Troubleshooting Pool Drain operations
-
As a first step, run
pxctl sv pool drain status –job-id <job-id>
. The output shows the list of volumes being acted on, their operation status, and any errors encountered while the job is running.For example:
pxctl service pool drain status --job-id 1062367299915123456
Pool drain summary:
Job ID : 1062367299915123456
Job State : RUNNING
Last updated : Fri, 29 Aug 2025 06:43:47 UTC
Total running time : 0 seconds
Pool drain errors encountered during the job run:
Note: These errors might require manual fixes.
Header: alert id - alert timestamp - alert message
- 136751234566681012 - poolDrain: failed to drain volume (136751234566681012) from pool (123f6662-6256-123c-afaa-aadcc7xxbd53) with err could not find additional node: 2 out of 6 pools could not be selected because they did not satisfy the following requirement: pool and its node must be online (and not offline or full). 4 out of 6 pools could not be selected because they did not satisfy the following requirement: provisioning is disabled on pools that have either been drained or are currently being drained. -
If a node having volumes with a replication factor of 1 is Offline, StorageDown or in Maintenance Mode, a pool drain operation on that node will not be able to move these volumes and will eventually end up being cancelled.
-
Ensure source pools or nodes are online and healthy before starting.
Pool Drain Command line reference
Action | Command Example |
---|---|
Submit job | pxctl service pool drain submit --source-uuids <pool-ID1> If you define target pool: pxctl service pool drain submit --source-uuids <pool-ID1>,<pool-ID2> --target-uuids <pool-ID3>,<pool-ID4> |
List jobs | pxctl service pool drain list |
Check job status | pxctl service pool drain status –job-id <job-id> |
Pause job | pxctl service pool drain pause –job-id <job-id> |
Resume job | pxctl service pool drain resume –job-id <job-id> |
Cancel job | pxctl service pool drain cancel –job-id <job-id> |
Recover an offline storage pool
A storage pool can transition to an offline state due to various reasons such as device failure, device detachment, or other underlying issues. When a pool is offline, Portworx may enter a storage down state.

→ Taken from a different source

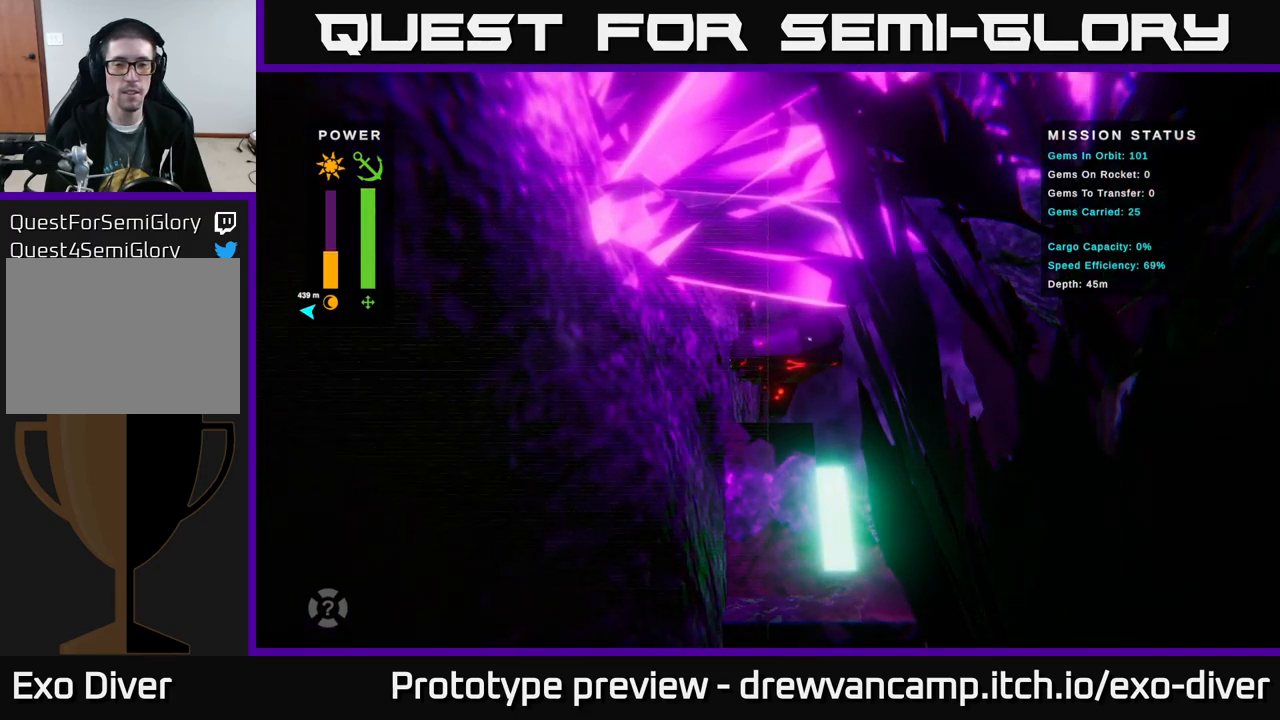
{"buttons": [], "left_stick": "center", "right_stick": "center", "events": []}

After resolving the root cause of the issue and performing the necessary corrective actions, the storage pool can be recovered by running a node maintenance cycle.
pxctl service maintenance --cycle
The above command enters and immediately exits node maintenance mode, which clears storage-related errors and brings the storage pool back online with Portworx to Operational state.